I’m not mad at God.  I’m hurt, but I’m not mad…I’m questioning…I’m curious…I trust that He has a plan…I know He loves me…but I’m confused.
And I’m afraid to fall…
More than that, I’m afraid the ground will come out from under me, and there I’ll be, flat on my back like a broken mess, yet again…I’m not ready to be broken again, so soon, and I guess I feel like that goes hand-in-hand with happiness, like I can’t have one without the other?

Last night, I WAS deliriously happy.  There, I said it. But it was so cautious…I told my husband I was afraid to feel it, afraid to accept that yes, this is happening: This is a happy moment, with no pressure, no bad news, no judgment, no fighting, and no bill. THIS IS A HAPPY MOMENT, CASSIDY. LOVE IT.
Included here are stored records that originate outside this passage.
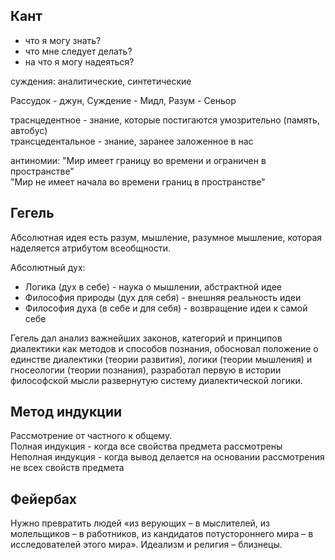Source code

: ## Кант

- что я могу знать?
- что мне следует делать?
- на что я могу надеяться?

суждения: аналитические, синтетические

Рассудок - джун, Суждение - Мидл, Разум - Сеньор

траснцедентное - знание, которые постигаются умозрительно (память, автобус)  
трансцедентальное - знание, заранее заложенное в нас

антиномии: "Мир имеет границу во времени и ограничен в пространстве"  
"Мир не имеет начала во времени границ в пространстве"

## Гегель
Абсолютная идея есть разум, мышление, разумное мышление, которая наделяется атрибутом все­общности.

Абсолютный дух:

- Логика (дух в себе) - наука о мышлении, абстрактной идее
- Философия природы (дух для себя) - внешняя реальность идеи
- Философия духа (в себе и для себя) - возвращение идеи к самой себе

Гегель дал анализ важнейших законов, категорий и принципов диалектики как методов и способов познания, обосновал положение о единстве диалектики (теории развития), логики (теории мышления) и гносеологии (теории познания), разработал первую в истории философской мысли развернутую систему диалектической логики.
## Метод индукции

Рассмотрение от частного к общему.  
Полная индукция - когда все свойства предмета рассмотрены  
Неполная индукция - когда вывод делается на основании рассмотрения не всех свойств предмета

## Фейербах
Нужно превратить людей «из верующих – в мыслителей, из молельщиков – в работников, из кандидатов потустороннего мира – в исследователей этого мира». Идеализм и религия – близнецы.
Why is that so hard for me to embrace?

My son makes me stop and hold him…I grab him up, I feel his arms wrap around my neck, and he squeezes for all he’s worth. I breathe in his hair and kiss his forehead. I celebrate every single hug, because I know some day he won’t think it’s cool to hug Mommy anymore. I get all of the hugs I can get, not just because he is mine, but because every hug reassures my faith that happiness IS ALLOWED. We can BE HAPPY in this life, even though the world tells us it’s impossible. 
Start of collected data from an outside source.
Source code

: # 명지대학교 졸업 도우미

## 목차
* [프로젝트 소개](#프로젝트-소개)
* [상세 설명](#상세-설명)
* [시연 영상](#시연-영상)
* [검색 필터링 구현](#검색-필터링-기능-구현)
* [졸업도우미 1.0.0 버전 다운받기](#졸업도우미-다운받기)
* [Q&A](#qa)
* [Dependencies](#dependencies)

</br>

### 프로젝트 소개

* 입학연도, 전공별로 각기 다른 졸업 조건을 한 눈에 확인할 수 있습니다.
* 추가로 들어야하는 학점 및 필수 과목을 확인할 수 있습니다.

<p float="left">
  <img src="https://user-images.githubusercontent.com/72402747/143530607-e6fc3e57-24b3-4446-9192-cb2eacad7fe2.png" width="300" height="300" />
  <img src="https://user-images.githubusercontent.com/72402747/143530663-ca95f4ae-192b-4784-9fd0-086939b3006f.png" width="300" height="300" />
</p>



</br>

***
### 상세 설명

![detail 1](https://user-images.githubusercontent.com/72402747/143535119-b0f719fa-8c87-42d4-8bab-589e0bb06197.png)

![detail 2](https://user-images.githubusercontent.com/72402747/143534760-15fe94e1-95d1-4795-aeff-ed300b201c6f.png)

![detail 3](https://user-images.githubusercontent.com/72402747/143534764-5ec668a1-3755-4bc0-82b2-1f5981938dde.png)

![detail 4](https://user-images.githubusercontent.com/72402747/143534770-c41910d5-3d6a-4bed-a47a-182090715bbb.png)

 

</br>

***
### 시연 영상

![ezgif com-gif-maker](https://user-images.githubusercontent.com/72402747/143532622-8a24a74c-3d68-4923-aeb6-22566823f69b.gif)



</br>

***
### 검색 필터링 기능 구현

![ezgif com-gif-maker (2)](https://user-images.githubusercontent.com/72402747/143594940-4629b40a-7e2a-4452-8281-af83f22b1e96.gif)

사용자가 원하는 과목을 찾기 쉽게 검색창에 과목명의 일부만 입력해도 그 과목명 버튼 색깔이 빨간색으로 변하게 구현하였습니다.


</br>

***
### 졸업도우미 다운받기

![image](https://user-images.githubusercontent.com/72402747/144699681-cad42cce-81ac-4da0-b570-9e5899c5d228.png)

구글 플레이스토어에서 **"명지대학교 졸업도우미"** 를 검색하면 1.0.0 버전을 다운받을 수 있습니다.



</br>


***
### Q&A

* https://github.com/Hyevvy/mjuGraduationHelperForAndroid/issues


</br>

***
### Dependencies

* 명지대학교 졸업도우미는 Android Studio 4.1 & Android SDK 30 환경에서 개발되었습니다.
He says, “Are you happy, Mommy?” “Yes, baby, I’m happy. You are my happy.” He has no idea of the ledge he has pulled me off of, nor will he ever know, because that is too much pressure for anyone (ask David, Senior Ledge Puller). When the questions outsize the answers, my boys are my reminder that Jesus is the Answer, and He carries us all…

I am happy. I really am. And someday (soon, I’m sure) I will allow myself to throw my head back and laugh, and be as carefree as I used to be—as carefree as my beautiful son is—and I will re-embrace the joy that can only be found in dropping the baggage brought on by fear and disappointment. Someday, carefree will come easily to me.

Until then, I will watch it be a lifestyle for my son, and I will do everything in my power to ensure that he stays in that carefree lifestyle as long as possible…

Even if that means looking like a spastic Michelin Man in my living room.